Однако когда рассеялся дым на ристалище художественных идей, ярая постмодернистская парадигма также выказала свою стохастичность и беспомощность объяснить самое себя, свои миропреобразующие амбиции и принципы. Осталось признать, что актуальные, достойные современного человека концепции фактически отсутствуют. Вот почему в последние десятилетия архитектурная теория, опиравшаяся на логику, историчность, системотехнику, приумолкла. Она, утратив опору на классическую науку, словно потеряла почву под ногами и далее фактически описательства, поверхностного сравнения предпочитает не заглядывать.

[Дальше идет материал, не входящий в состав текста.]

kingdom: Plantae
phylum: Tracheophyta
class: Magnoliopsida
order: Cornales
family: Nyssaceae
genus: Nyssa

Отдельные попытки разобраться с “семантической катастрофой”, что явила нам новейшая архитектура (Ч. Дженкс, К. Линч, К. Норберг-Шульц, Л. Крие), подошли к пониманию необходимости собственно понимания. То есть к важности исследования художественного языка архитектуры и особенностей, закономерностей смысловыражения на нем. Фактически того, почему творения архитекторов понимаются и принимаются или не понимаются и отторгаются, интересуют или не замечаются, радуют или удручают, безразличны или одухотворены. Эта проблематика и стала действенной подвижницей доктрины “места с душой”, провозглашенной “Пекинской хартией” мирового сообщества архитекторов на рубеже тысячелетий. Более того, на рубеже парадигм научно-исследовательских. Потому как ныне актуальны знания, добытые постклассической наукой, занявшей интерпретационную позицию, согласно которой в итоге важно не достижение истины в последней инстанции, что априори недостижимо, бессмысленно и даже вредно, а разнообразие мнений-суждений относительно одних и тех же феноменов, только обогащающих представление о них. На этой ниве культивируется герменевтика как “наука о духе” (В. Дильтей) или “феноменология человеческого бытия” (М. Хайдеггер). Она обращается к текстам различной природы и сущности, дабы дать ключ и их пониманию, и выход для новых, в том числе и самых неожиданных, парадоксальных интерпретаций.
Отсюда есть мотивация и архитектурные реалии признать текстами, дабы и их включить в герменевтическую процедуру. Однако тому много, и может показаться, непреодолимых, препятствий. Так, надо доказать, что архитектурный язык действительно существует и отнюдь не как красивая публицистическая метафора. Что он должен “переводиться” на язык словесно-понятийный, ибо только это и может обеспечивать его понимание. Что для этого данные языки должны иметь исконные фундаментальные грамматические и стилистические особенности и закономерности. А для этого, в свою очередь, им необходимо исходить из всеобщих и универсальных фактов и ситуаций, которые неисчислимыми поколениями распознаны, осмыслены и введены в сферу лингвистического общения в качестве понятий-образов, лексем. Причем с многоуровневыми наслоениями переосмыслений, коннотаций, символичности…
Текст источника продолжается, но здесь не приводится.